When I’m watching Cephalopoda, I feel like they have a “heart.” Sometimes it seems like our hearts are connecting.

This book talks about various “strange behaviors of octopuses,” from those published in papers to those observed by the author. Some of these include showing interest in things that are not food, recognizing individual humans, and even enjoying playing pranks, which reveals a different side of octopuses from the common image of them being low in intelligence.

However, the author still understands that “octopuses are different from humans.” As mentioned earlier, the author repeatedly emphasizes not to try to understand octopuses through human senses and even describes the experience as “the closest encounter with an extraterrestrial biological entity.”

The translator’s comment in the afterword about the title of this book was also interesting.
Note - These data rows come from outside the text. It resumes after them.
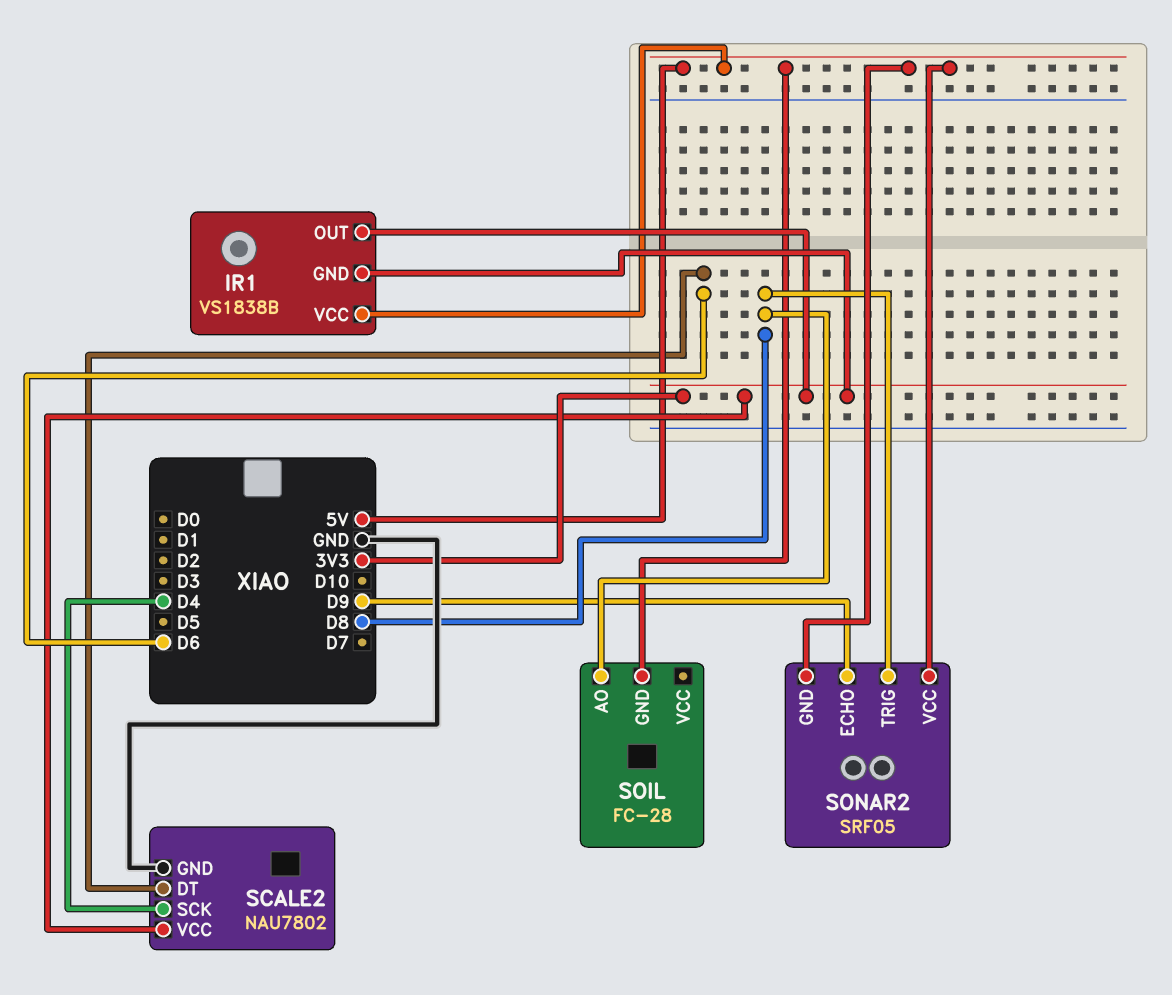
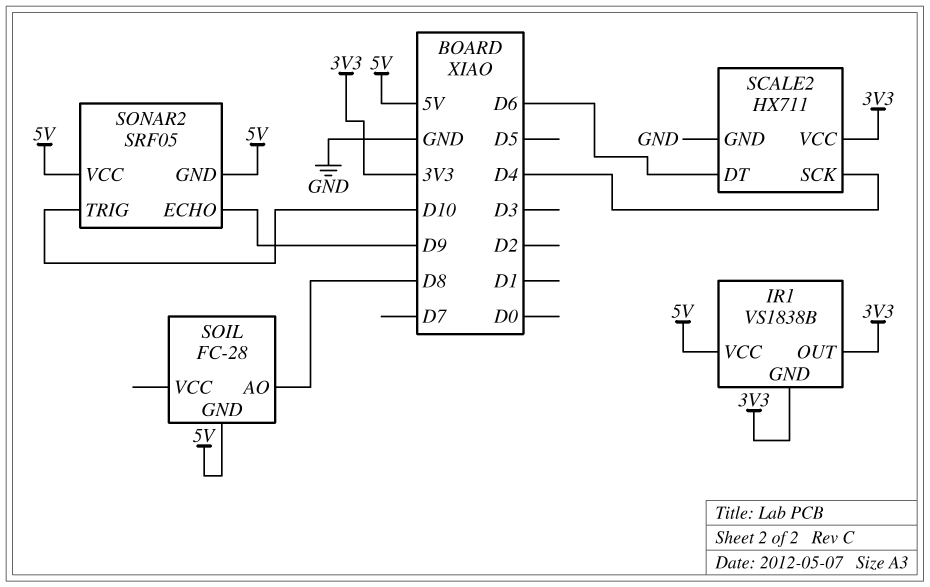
SCALE2: NAU7802 -> HX711
SONAR2 pin TRIG: D8 -> D10

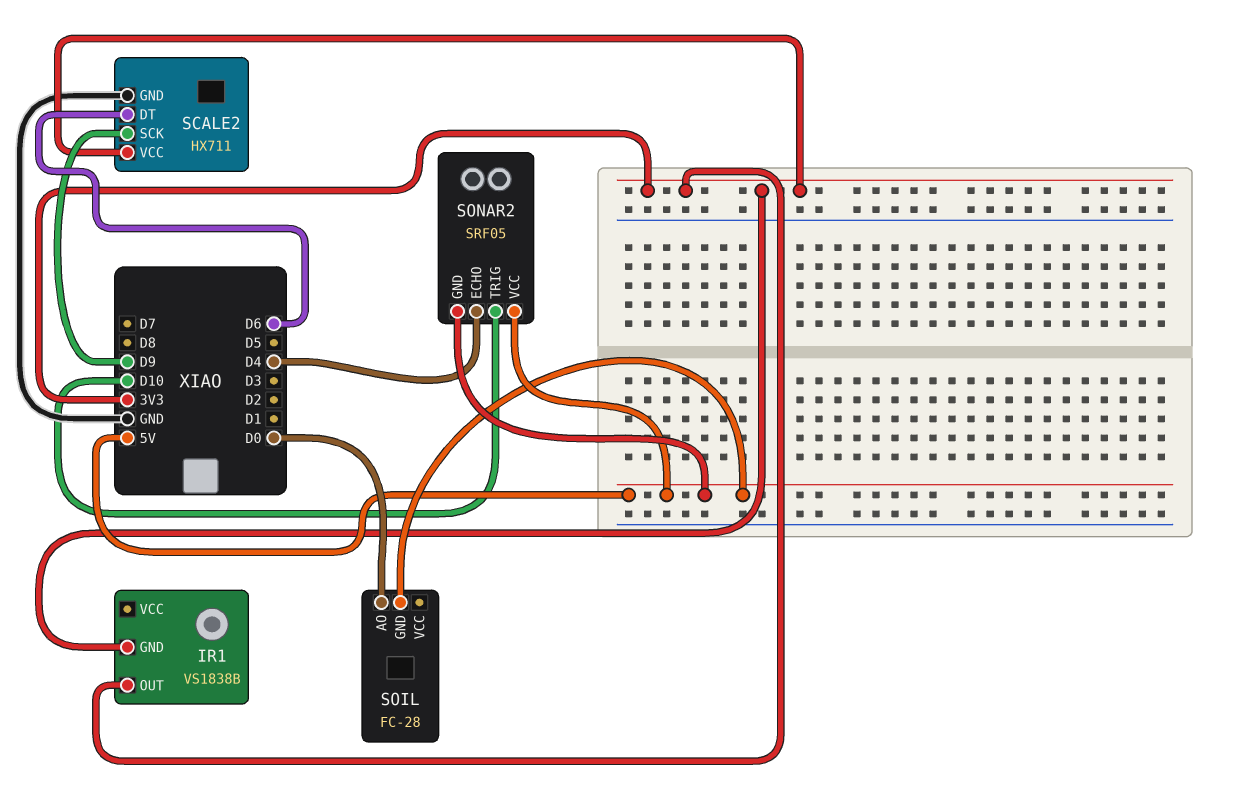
IR1 pin VCC: 5V -> none
SCALE2 pin SCK: D4 -> D9
SOIL pin AO: D8 -> D0
SONAR2 pin ECHO: D9 -> D4

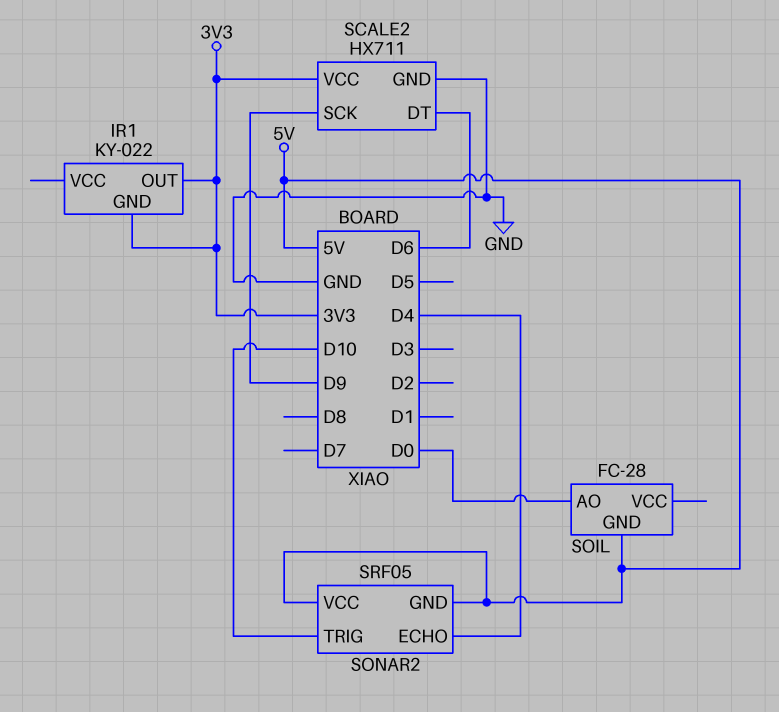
IR1: VS1838B -> KY-022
What’s notable here is that “minds” is in the plural form. The translator writes the following about this point:

However, in this book, even if non-human mammals such as monkeys or dogs had minds, the author would not be called “other minds”. Their minds are rather similar to ours. The criteria for distinction is “evolution”.

In other words, using the plural form of “minds” shows that the “mind” of Vertebrata and Cephalopoda are completely different. It’s hard for Japanese people to understand this sense, but just by using the plural “s”, we can understand the author’s idea.

Why do Organisms Age?

Finally, I would like to touch on a very interesting topic that is not directly related to Cephalopoda but caught my attention.

It is about “why organisms age.” The hypotheses written in this book were new to me and very fascinating.

It would be too long to write in detail, so let me give you a brief explanation.

Living organisms have experienced various mutations so far, and there are many different types of mutations that occur in their genes. Among them, there may be mutations that only affect organisms that live for a long time. Let’s call this a “long life mutation.”

Not all individuals have this “long life mutation”. Also, individuals with this mutation do not activate it when they are young. And although I won’t go into detail here, considering various factors, it can be explained that even if not all individuals have this “long life mutation” from the beginning, as a result, “most long lived individuals have ‘long life mutation'”(The logic around this was a bit difficult for me).

What if this “long life mutation” is the cause of “aging”? This would mean that most long-lived individuals experience aging.

In other words, “aging” is like a pre-set time bomb that is triggered by “longevity” and causes it to occur. I didn’t understand all the logic in between, but I felt this idea is very convincing.

I don’t know if this is the mainstream idea in the world of biology, but it is said that this idea was revolutionary as a concept because it seemed to be explained by a mathematical formula.

I don’t desire “immortality” or anything like that, but if we could understand the reasoning behind this, it might be possible to achieve immortality.

Conclusion

The book completely changed my image of Cephalopods like octopuses and squids by revealing their intelligence. I would like to know more about the octopus, which is an “extraterrestrial biological entity living on Earth” that evolved its “brain” in a very different way than Vertebrata.

Will we ever be able to comprehend the “sensations of moving their arms” that octopuses with a brain in its arm feel?